= Eric Clemons =

American sportscaster

Eric Clemons is an American sportscaster formerly of ESPN and FOX Sports. In the past he has worked for national, and regional outlets, including BET and also served as a sports reporter and anchor for a number of local television stations.

==Early life==
Eric Clemons was born in early November 1959 on the South Side of Chicago, Illinois to a low income family. After attending Chicago Vocational High School, Clemons was accepted at Columbia College to study Broadcast Communications. Upon graduating in 1981, Eric eventually was offered his first commercial television job as a sports anchor/reporter for WALA-TV in Mobile, Alabama.

==Career timeline==

| 1984-1987 | WALA-TV (Mobile, AL), sports reporter/anchor |
| 1987–1991 | ESPN (Bristol, CT), anchor and reporter |
| 1991–1994 | WHDH-TV (Boston, MA), sports anchor and reporter |
| 1994-2001 | Fox Sports (Los Angeles, CA), NFL/college sports reporter/host/play-by-play |
| 1997–2003 | WFSB-TV (Hartford, CT), sports anchor and reporter |
| 2004–2007 | WVUE-TV (New Orleans, LA), sports director |
| 2005-2006 | BET Network (Washington, D.C.), play-by-play/host |
| 2009-2022 | Connecticut Public Television, reporter and host |
| 2013-2016 | WTIC-TV, freelance sports reporter/anchor |
| 2016–2017 | ESPN (Bristol, CT), college Flllootball play-by-play |

==Personal life==
Eric Clemons is a father of two and has been married since December 1984. His wife, Renita McKay Clemons, also grew up on the south side of Chicago. She is a writer/educator pursuing her 2nd master's degree in English and Social Studies Education. Eric has 2 older siblings and a large extended family. His daughter, 36, is a grad student in the San Francisco, CA area and his son, 32, is an independent contractor and formerly of the United States Air Force.

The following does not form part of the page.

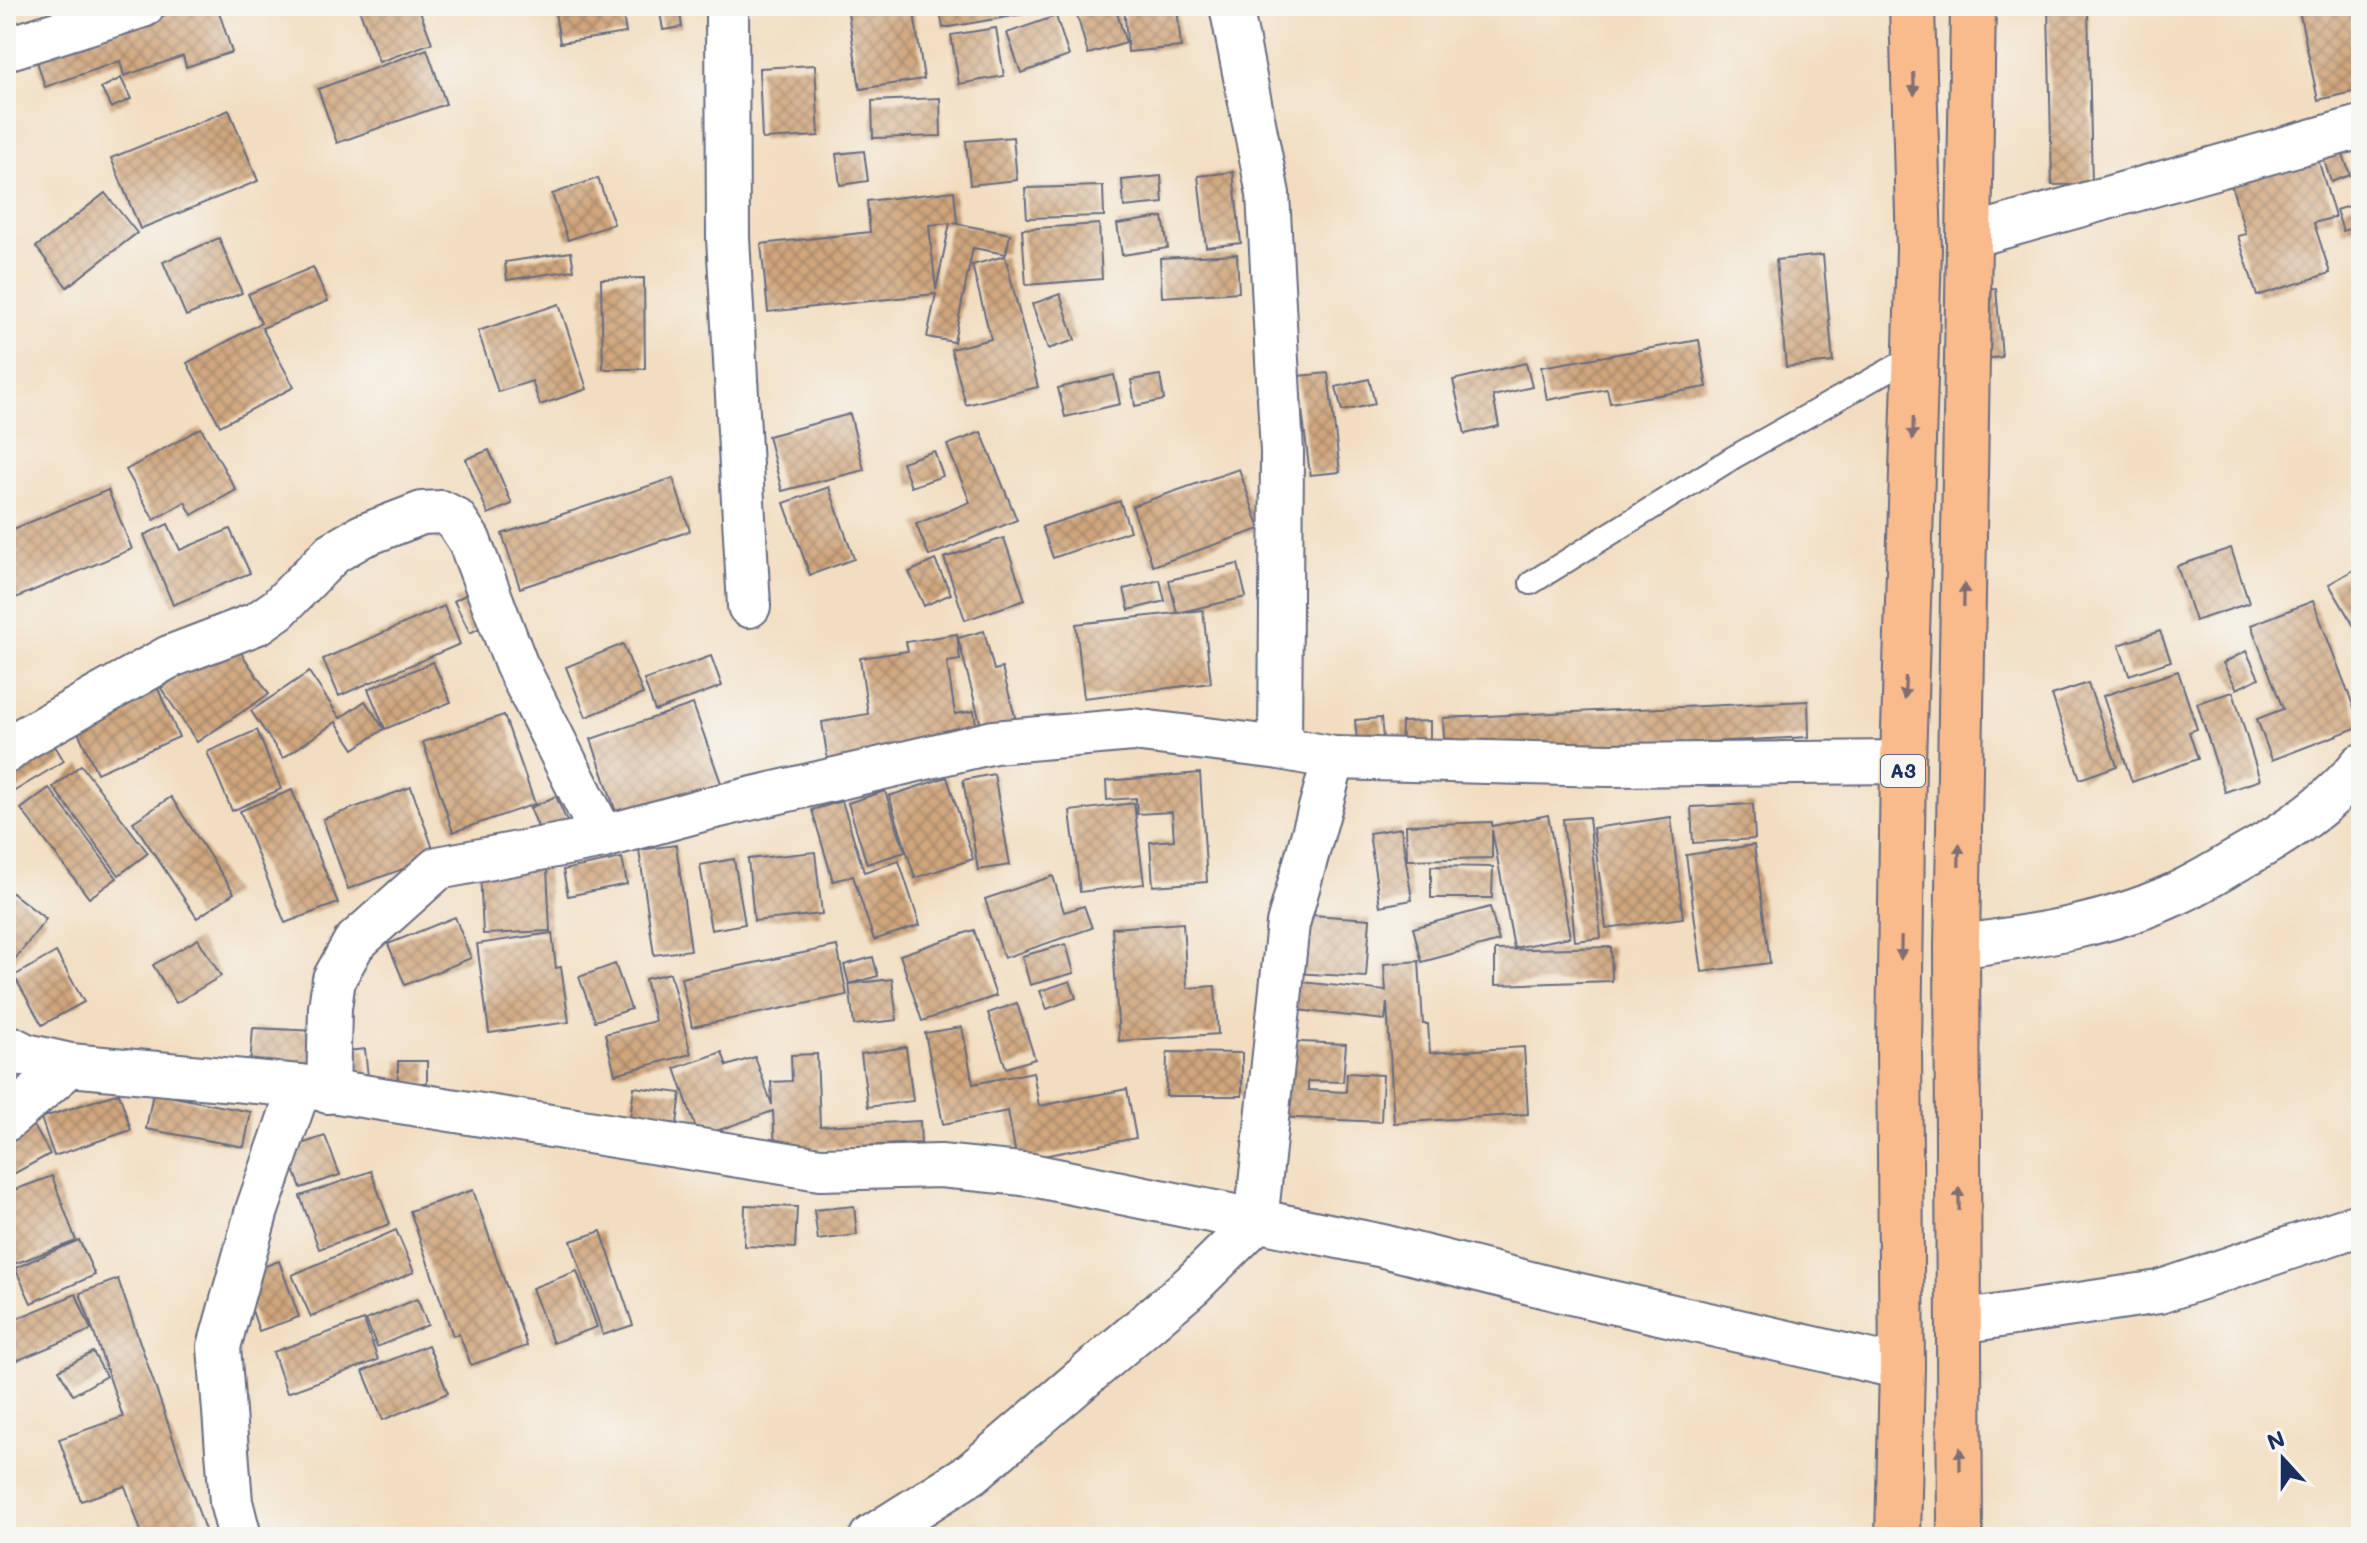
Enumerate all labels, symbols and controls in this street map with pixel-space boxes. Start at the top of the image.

Clemons returned to school well into his broadcast career and completed his master's degree in Interactive Communications Media from Quinnipiac University. He has engaged in public speaking events for local schools, churches, and community colleges, and dabbled in the performing arts. Clemons was the lead in the Repertory Theater of New Britain's production of Blues in the Night, which led to his stint as one of the front line vocalists of the popular Motown /Soul cover band 'Soul Sound Revue'.(2010–2022) He also loves African/African American history, and has a travel vlog, "The Baby Boomer Cruiser."